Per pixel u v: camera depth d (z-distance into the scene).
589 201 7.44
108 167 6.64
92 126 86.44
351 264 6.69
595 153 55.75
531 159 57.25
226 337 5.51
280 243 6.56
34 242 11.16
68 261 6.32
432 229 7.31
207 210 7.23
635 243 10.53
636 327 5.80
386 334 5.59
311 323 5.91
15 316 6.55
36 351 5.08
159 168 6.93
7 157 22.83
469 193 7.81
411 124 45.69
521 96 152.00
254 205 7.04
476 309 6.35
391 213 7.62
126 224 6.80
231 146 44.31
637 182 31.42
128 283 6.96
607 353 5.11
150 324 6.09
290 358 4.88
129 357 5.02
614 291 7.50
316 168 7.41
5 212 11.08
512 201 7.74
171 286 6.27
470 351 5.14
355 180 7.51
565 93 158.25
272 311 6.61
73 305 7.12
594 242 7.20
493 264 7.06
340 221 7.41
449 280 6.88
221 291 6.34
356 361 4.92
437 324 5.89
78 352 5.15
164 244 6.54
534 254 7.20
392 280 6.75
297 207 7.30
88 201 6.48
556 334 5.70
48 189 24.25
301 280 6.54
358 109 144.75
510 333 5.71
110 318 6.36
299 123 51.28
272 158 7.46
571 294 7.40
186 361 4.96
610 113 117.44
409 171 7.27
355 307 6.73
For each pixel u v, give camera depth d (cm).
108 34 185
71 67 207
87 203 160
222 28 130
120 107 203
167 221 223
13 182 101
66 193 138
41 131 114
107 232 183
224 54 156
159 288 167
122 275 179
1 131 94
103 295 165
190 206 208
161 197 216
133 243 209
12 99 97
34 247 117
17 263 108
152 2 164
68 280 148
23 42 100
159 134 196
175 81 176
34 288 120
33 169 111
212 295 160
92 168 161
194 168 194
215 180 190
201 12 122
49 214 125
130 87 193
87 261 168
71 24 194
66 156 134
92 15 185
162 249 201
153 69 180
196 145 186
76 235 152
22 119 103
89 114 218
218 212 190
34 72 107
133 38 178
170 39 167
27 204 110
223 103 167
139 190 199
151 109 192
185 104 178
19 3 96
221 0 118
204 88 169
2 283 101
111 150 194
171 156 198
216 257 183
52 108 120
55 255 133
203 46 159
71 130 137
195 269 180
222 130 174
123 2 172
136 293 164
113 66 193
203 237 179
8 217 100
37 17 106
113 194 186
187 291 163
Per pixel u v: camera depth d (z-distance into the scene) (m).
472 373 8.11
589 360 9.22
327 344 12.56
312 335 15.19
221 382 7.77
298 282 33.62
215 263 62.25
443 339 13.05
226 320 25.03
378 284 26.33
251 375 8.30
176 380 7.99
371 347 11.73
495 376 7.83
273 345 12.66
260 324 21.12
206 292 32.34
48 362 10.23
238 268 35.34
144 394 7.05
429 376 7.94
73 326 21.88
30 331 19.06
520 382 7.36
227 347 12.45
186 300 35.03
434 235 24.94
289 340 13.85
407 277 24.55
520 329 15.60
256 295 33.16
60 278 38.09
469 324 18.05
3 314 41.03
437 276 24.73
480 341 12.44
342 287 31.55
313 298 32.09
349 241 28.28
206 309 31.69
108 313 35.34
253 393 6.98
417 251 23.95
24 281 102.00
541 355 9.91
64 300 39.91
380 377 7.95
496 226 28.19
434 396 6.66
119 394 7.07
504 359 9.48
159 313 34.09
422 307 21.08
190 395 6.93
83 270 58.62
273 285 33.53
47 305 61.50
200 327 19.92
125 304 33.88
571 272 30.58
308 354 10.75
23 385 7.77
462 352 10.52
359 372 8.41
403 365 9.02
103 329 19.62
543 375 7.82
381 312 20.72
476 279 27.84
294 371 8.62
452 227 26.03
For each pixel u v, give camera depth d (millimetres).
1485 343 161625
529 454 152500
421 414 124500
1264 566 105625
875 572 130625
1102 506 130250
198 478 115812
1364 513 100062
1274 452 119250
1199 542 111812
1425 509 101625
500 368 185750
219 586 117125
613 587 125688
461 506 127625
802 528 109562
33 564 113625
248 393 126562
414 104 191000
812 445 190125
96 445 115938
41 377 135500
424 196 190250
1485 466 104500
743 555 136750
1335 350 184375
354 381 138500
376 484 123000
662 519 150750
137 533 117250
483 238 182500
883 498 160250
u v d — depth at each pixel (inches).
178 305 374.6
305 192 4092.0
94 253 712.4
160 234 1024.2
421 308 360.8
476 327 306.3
···
§ **What you should do**:
Which lines in the material above include the string "into"? Pull them out.

§ **Task answer**:
Per pixel u v: camera depth d (z-distance into the scene).
Per pixel u v: camera depth d (z-distance into the scene) (m).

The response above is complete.